**Problem requirements**
Reproduce the material below word for word, keeping every line in its original order. Leave the pictures out of your answer.

Data provided section start

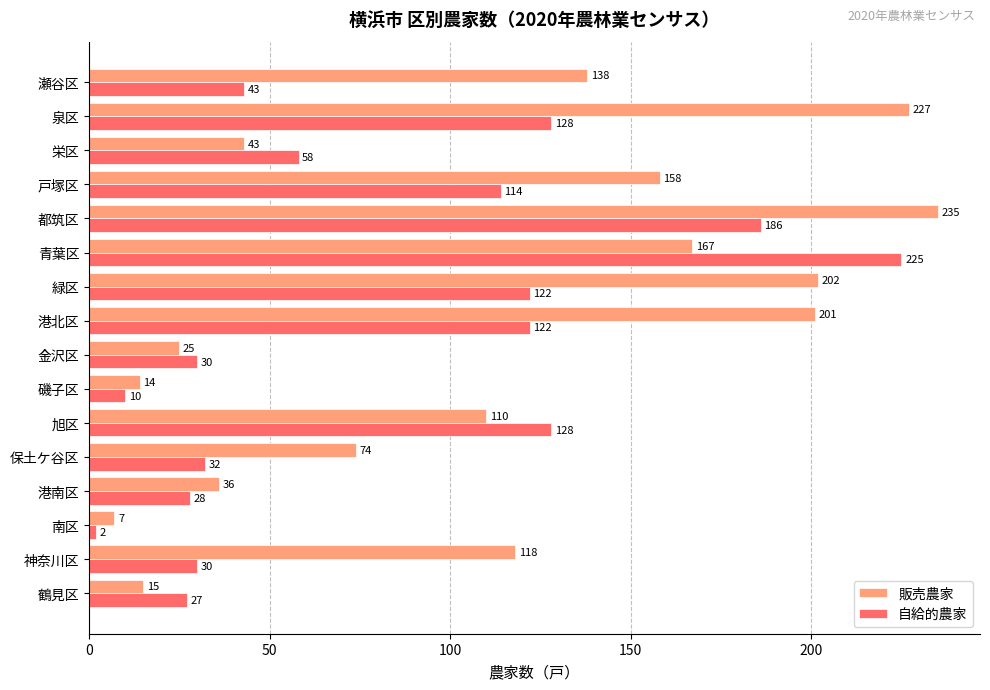

What is the average value of the 自給的農家 series?

80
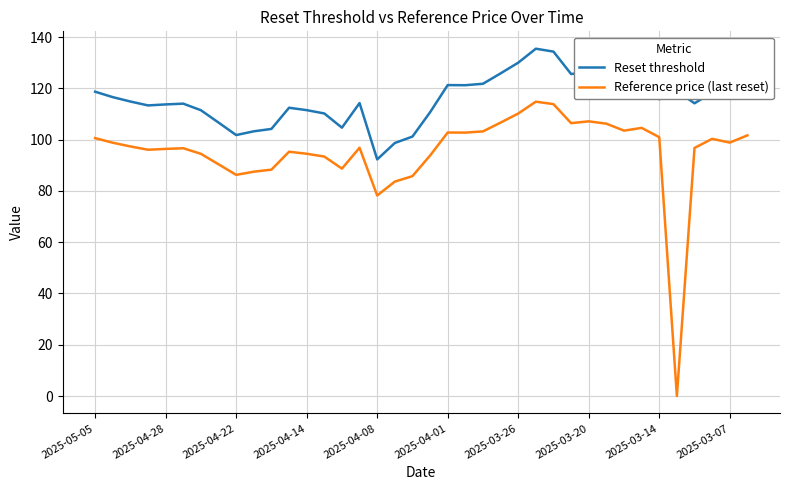

What is the difference between the maximum and minimum values in the Reset threshold series?

43.2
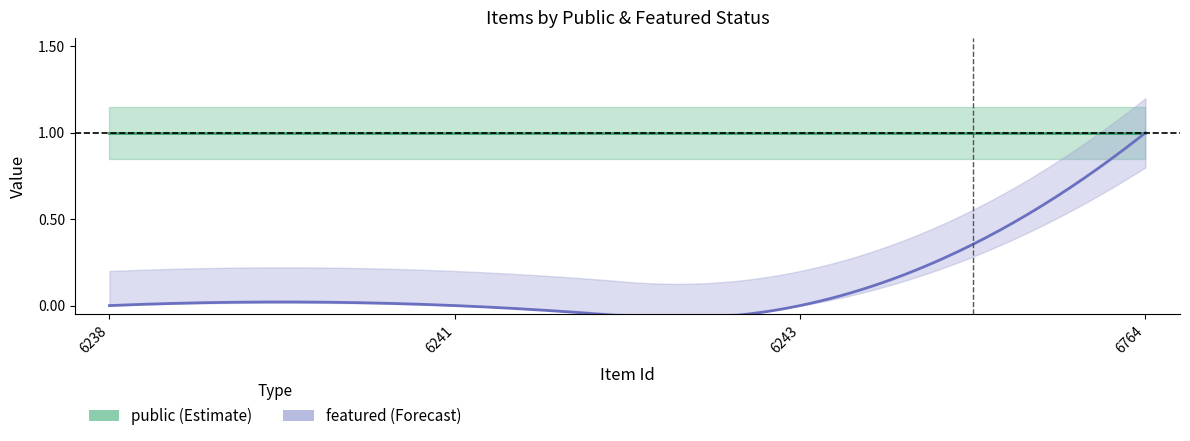

True or false: public and featured cross at least once.

False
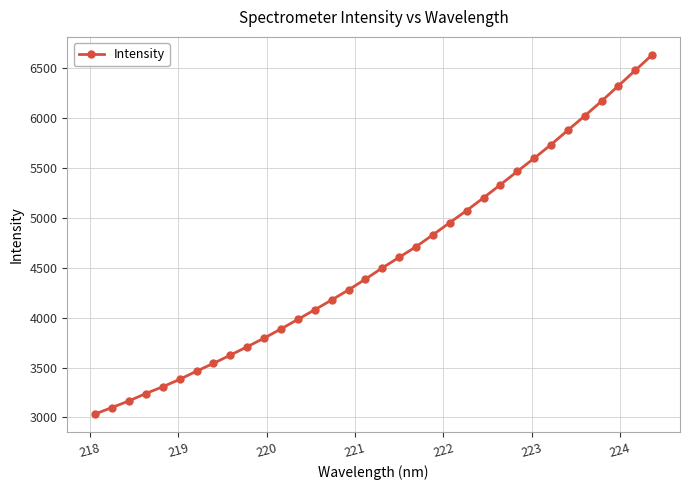

What is the maximum value shown in the chart?

6631.7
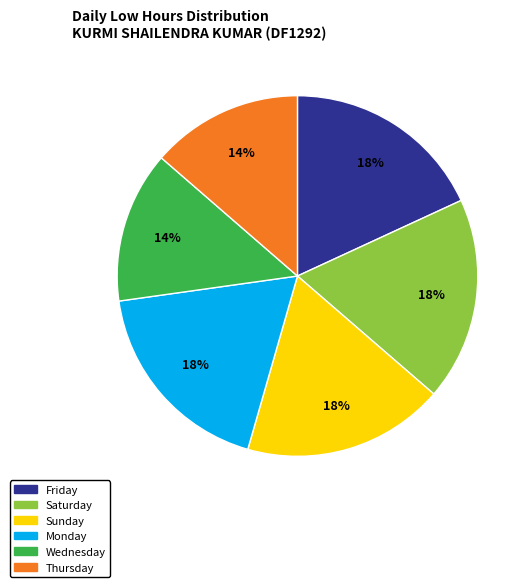

Does any single category account for the majority?

No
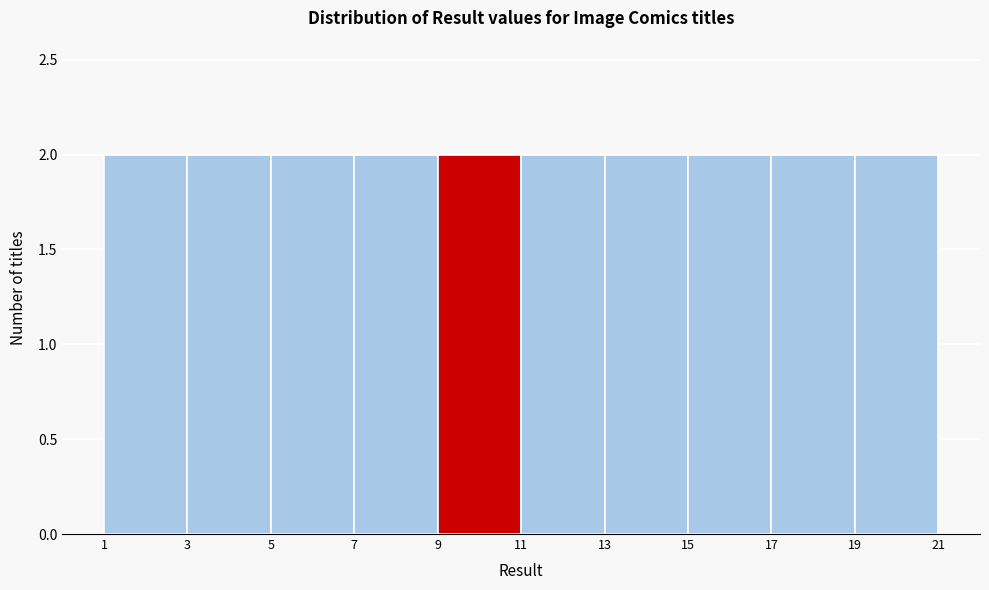

What is the height of the bar covering 15 to 17 on the x-axis? The values are not printed on the chart, so give them approximately, as read against the axis.

2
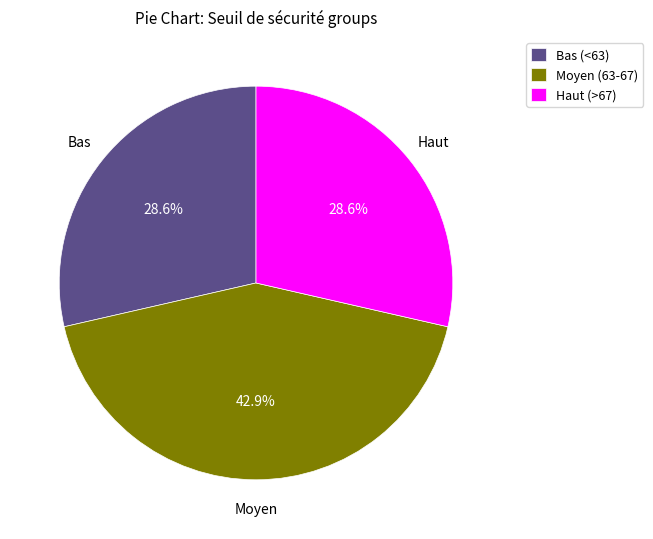

Does any single category account for the majority?

No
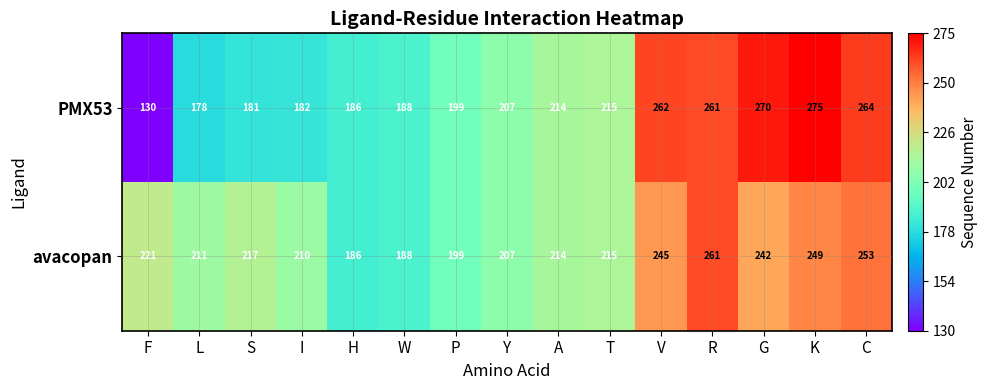

What is the minimum value shown in the chart?

130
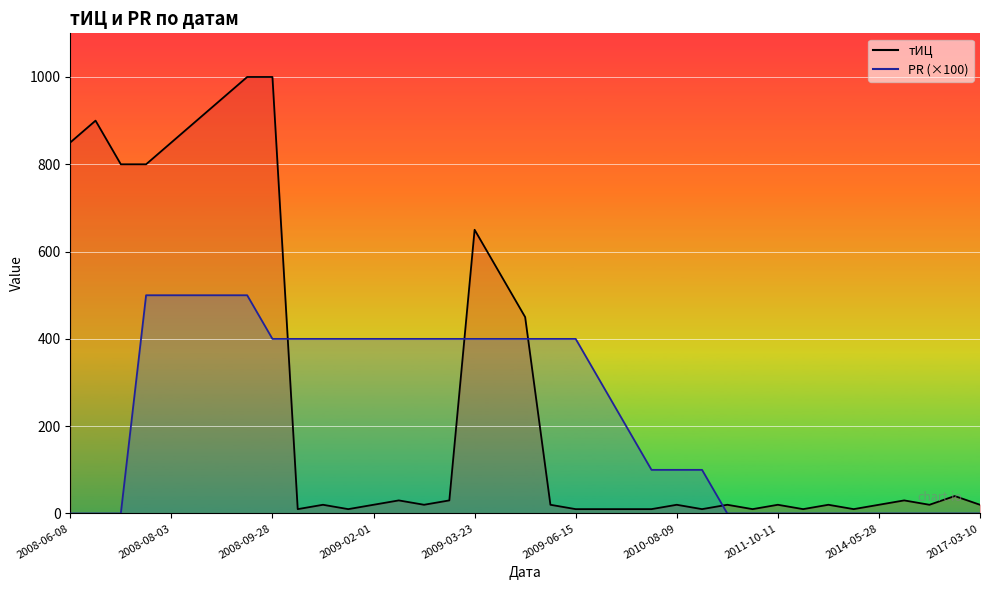

True or false: PR×100 line has more than 0 interior local peaks.

False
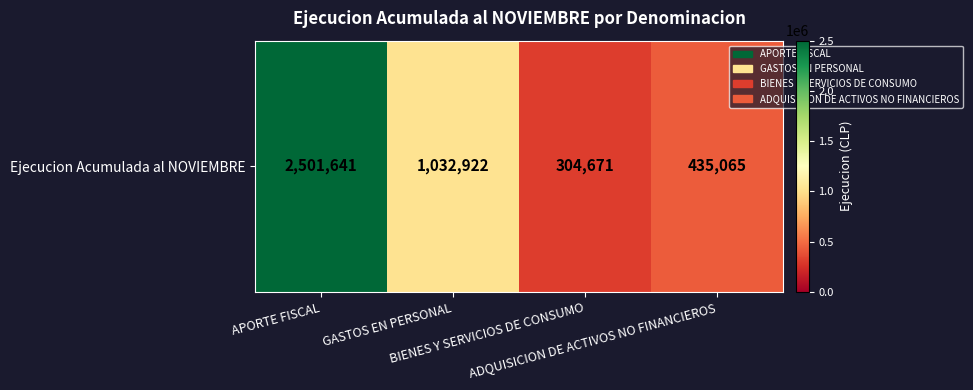

Where is the data nearest to the value 1403156?

GASTOS EN PERSONAL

Data provided section end

**Output of the task**
What is the average value of the 自給的農家 series?

80

What is the difference between the maximum and minimum values in the Reset threshold series?

43.2

True or false: public and featured cross at least once.

False

What is the maximum value shown in the chart?

6631.7

Does any single category account for the majority?

No

What is the height of the bar covering 15 to 17 on the x-axis? The values are not printed on the chart, so give them approximately, as read against the axis.

2

Does any single category account for the majority?

No

What is the minimum value shown in the chart?

130

True or false: PR×100 line has more than 0 interior local peaks.

False

Where is the data nearest to the value 1403156?

GASTOS EN PERSONAL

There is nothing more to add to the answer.